Trudeau used his speech to the U.N. General Assembly to frankly acknowledge the dark history of Canada’s colonization as one of “humiliation, neglect and abuse” and promised to do more to help the nation’s 1.4 million indigenous people.
“We have been working hard ... to correct past injustices and bring about a better quality of life for indigenous peoples in Canada,” he said.
“Though this path is uncharted, I am confident that we will reach a place of reconciliation,” Trudeau later added.
While Trudeau used his U.N. speech last year to highlight Canada’s strengths, a discourse the New York Times summed up as “We’re Canadian and we’re here to help,” the prime minister took office in 2015 pledging to fix its relationship with aboriginals.
Two years in, many say he is not doing enough to help indigenous Canadians, who make up about 4 percent of the population and face higher levels of poverty and violence and shorter life expectancies.
Canada’s national inquiry into missing and murdered indigenous women has been hit by resignations and complaints it is progressing too slowly.
Pamela Palmater, a Mi’kmaq lawyer and professor, said she would rather see action than a speech.
“Some of his words were exceptionally powerful (and) would give a lot of hope to a lot of people in Canada, but he falls down every time when it comes to substantive action,” Palmater said.
Many aboriginal communities do not have access to safe drinking water, and suicides have plagued several isolated communities.
Acknowledging Canada’s attempt to force assimilation through residential schooling and other repressive policies, Trudeau called the living conditions aboriginals face “the legacy of colonialism in Canada.”
Trudeau promised to move forward with a review of federal laws and policy, and to support indigenous self-determination.
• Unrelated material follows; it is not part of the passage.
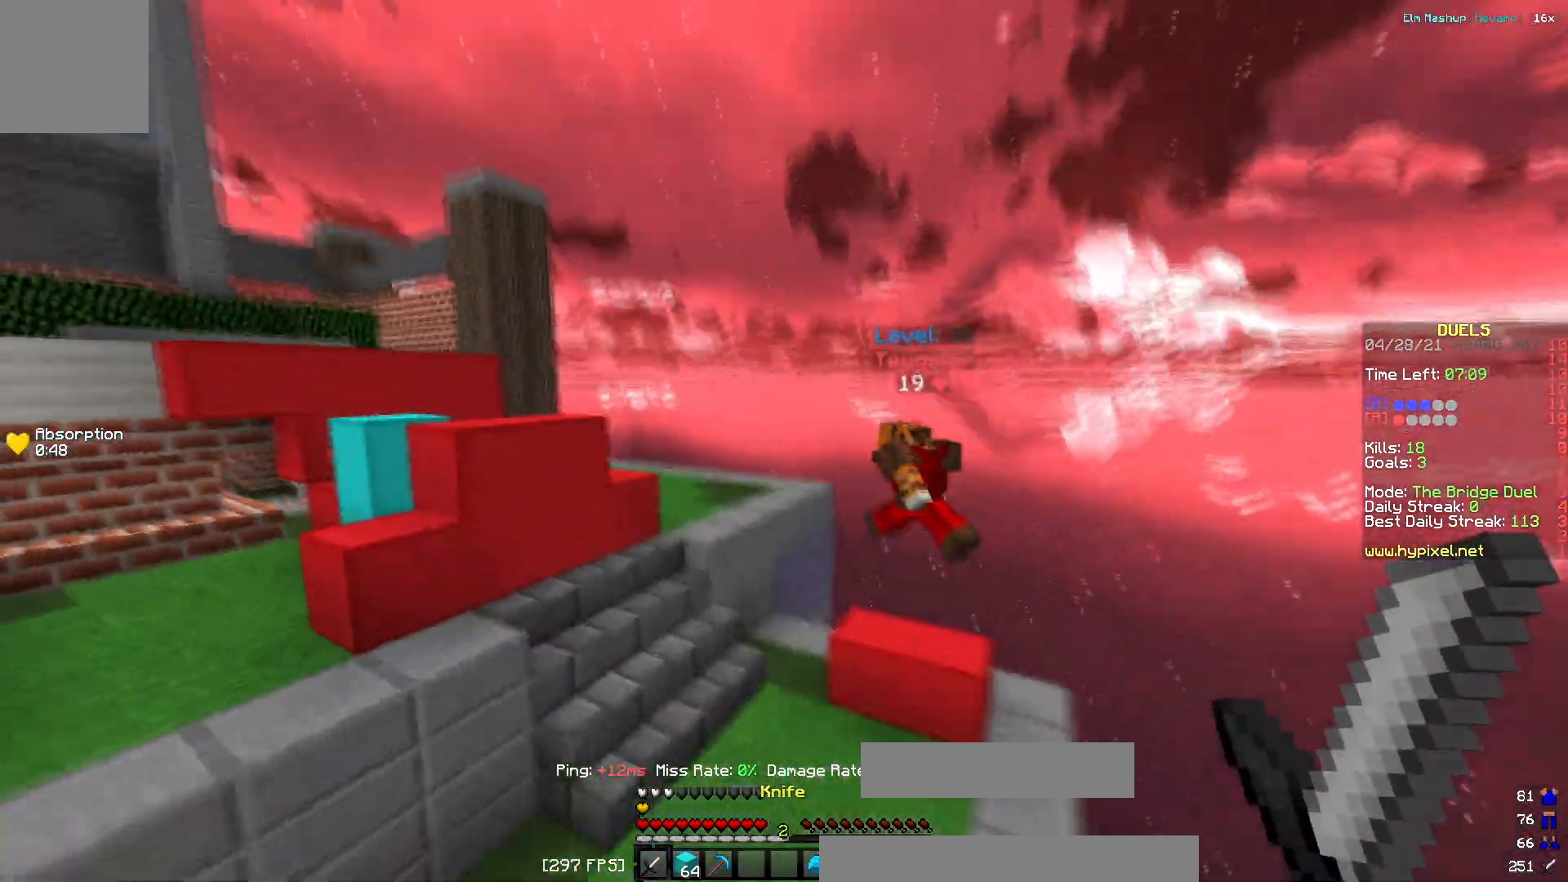
{"keys": ["a"], "events": []}
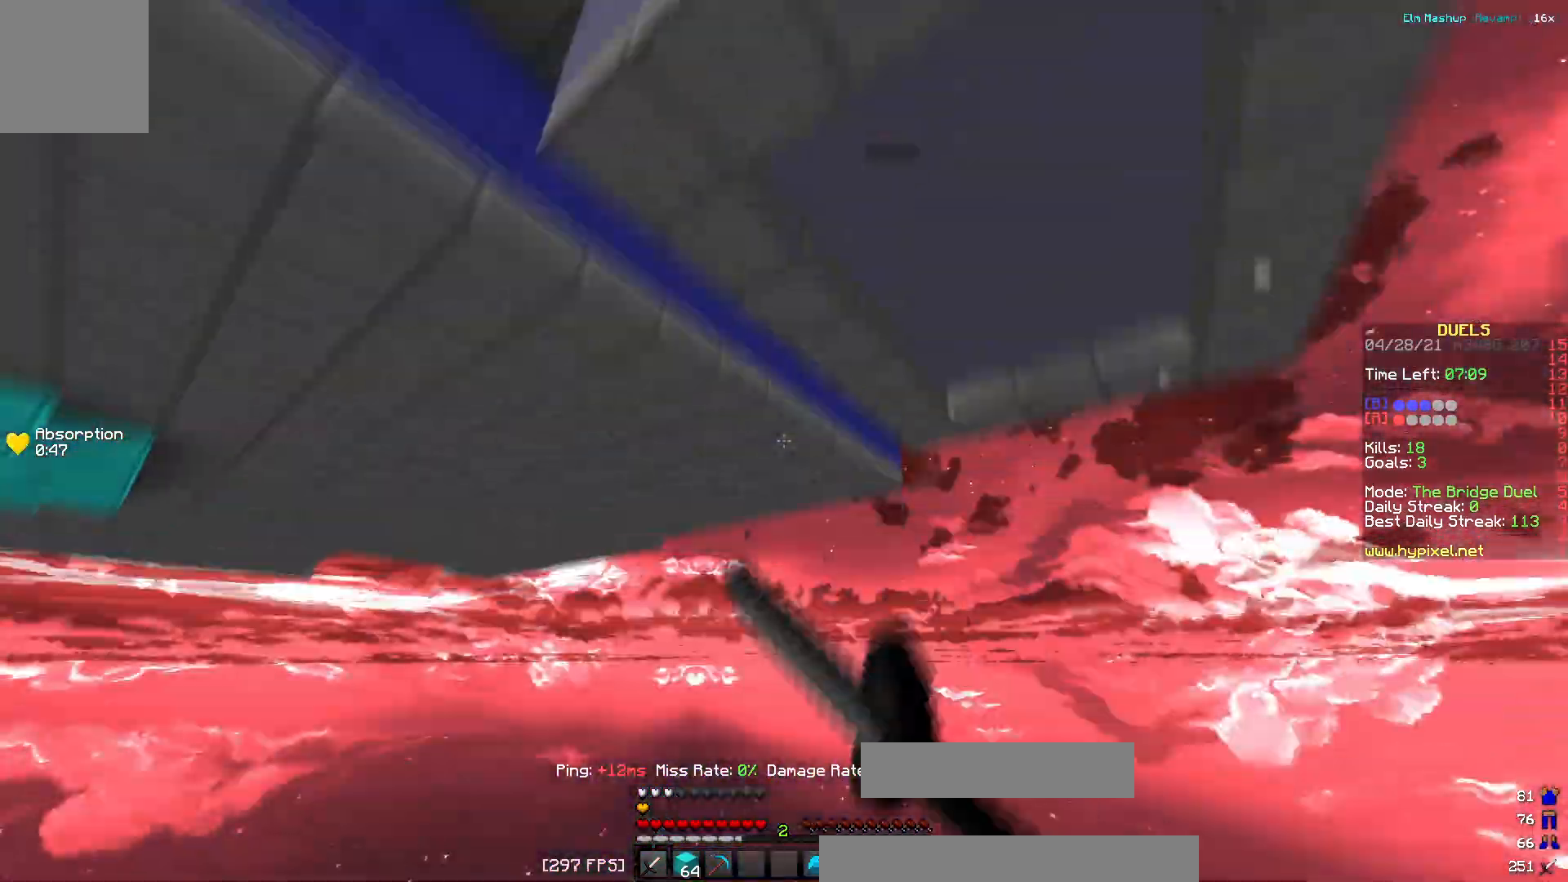
{"keys": ["a", "w"], "events": [[350, "w", "down"]]}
Asked by reporters why he used an international stage to discuss a domestic issue, Trudeau said he wanted to highlight what can be done without telling other leaders how to tackle their own mistakes.
“This is something that is universal and important,” Trudeau said.
Trudeau recently reshuffled his Cabinet to put more emphasis on helping aboriginal people, splitting the federal indigenous and northern affairs ministry in two.